- **Goal of the exercise**
Each record is to be printed again exactly, though not its pictures.

- **Provided data**
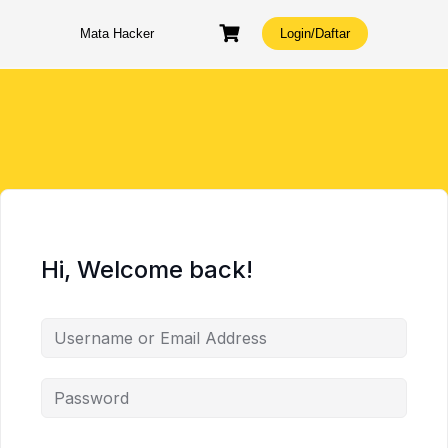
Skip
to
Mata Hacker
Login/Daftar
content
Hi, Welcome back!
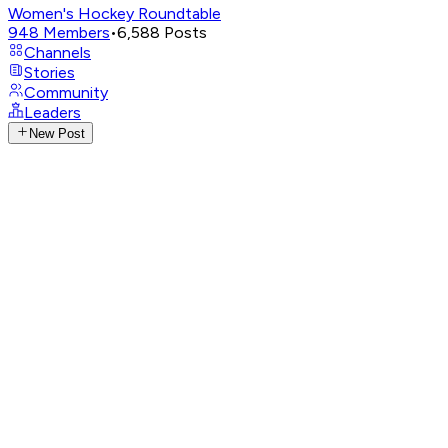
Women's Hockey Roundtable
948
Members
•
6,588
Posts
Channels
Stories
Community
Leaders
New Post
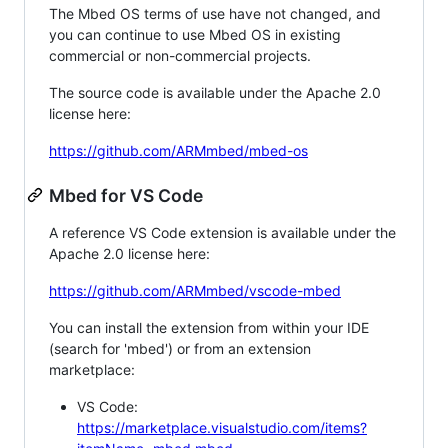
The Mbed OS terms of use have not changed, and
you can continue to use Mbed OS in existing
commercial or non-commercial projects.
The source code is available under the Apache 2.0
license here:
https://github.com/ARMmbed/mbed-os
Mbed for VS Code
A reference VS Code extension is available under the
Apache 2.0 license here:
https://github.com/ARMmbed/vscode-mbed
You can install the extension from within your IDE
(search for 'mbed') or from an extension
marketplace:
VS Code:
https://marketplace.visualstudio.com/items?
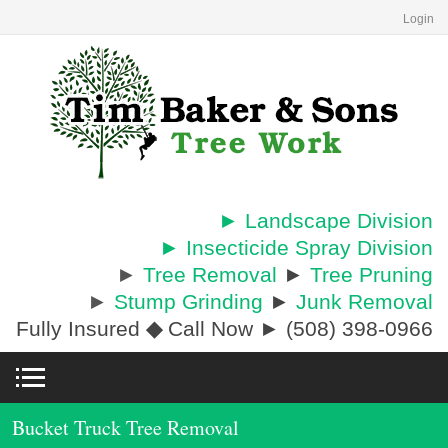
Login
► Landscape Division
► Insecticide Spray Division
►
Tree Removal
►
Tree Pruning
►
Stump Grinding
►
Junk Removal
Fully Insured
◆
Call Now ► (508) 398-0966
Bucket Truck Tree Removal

- **Task response**
Skip
to
Mata Hacker
Login/Daftar
content
Hi, Welcome back!
Women's Hockey Roundtable
948
Members
•
6,588
Posts
Channels
Stories
Community
Leaders
New Post
The Mbed OS terms of use have not changed, and
you can continue to use Mbed OS in existing
commercial or non-commercial projects.
The source code is available under the Apache 2.0
license here:
https://github.com/ARMmbed/mbed-os
Mbed for VS Code
A reference VS Code extension is available under the
Apache 2.0 license here:
https://github.com/ARMmbed/vscode-mbed
You can install the extension from within your IDE
(search for 'mbed') or from an extension
marketplace:
VS Code:
https://marketplace.visualstudio.com/items?
Login
► Landscape Division
► Insecticide Spray Division
►
Tree Removal
►
Tree Pruning
►
Stump Grinding
►
Junk Removal
Fully Insured
◆
Call Now ► (508) 398-0966
Bucket Truck Tree Removal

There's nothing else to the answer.